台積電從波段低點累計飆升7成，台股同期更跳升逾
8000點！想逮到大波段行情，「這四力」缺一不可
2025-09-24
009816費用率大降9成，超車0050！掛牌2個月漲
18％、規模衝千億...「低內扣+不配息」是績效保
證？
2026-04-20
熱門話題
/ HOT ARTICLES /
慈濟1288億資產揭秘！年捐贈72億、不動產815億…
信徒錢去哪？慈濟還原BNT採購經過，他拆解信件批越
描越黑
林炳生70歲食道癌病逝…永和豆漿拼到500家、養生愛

◆ Task prompt: Exactly reproduce the entries in their entirety.

◆ Output of the exercise:
台積電從波段低點累計飆升7成，台股同期更跳升逾
8000點！想逮到大波段行情，「這四力」缺一不可
2025-09-24
009816費用率大降9成，超車0050！掛牌2個月漲
18％、規模衝千億...「低內扣+不配息」是績效保
證？
2026-04-20
熱門話題
/ HOT ARTICLES /
慈濟1288億資產揭秘！年捐贈72億、不動產815億…
信徒錢去哪？慈濟還原BNT採購經過，他拆解信件批越
描越黑
林炳生70歲食道癌病逝…永和豆漿拼到500家、養生愛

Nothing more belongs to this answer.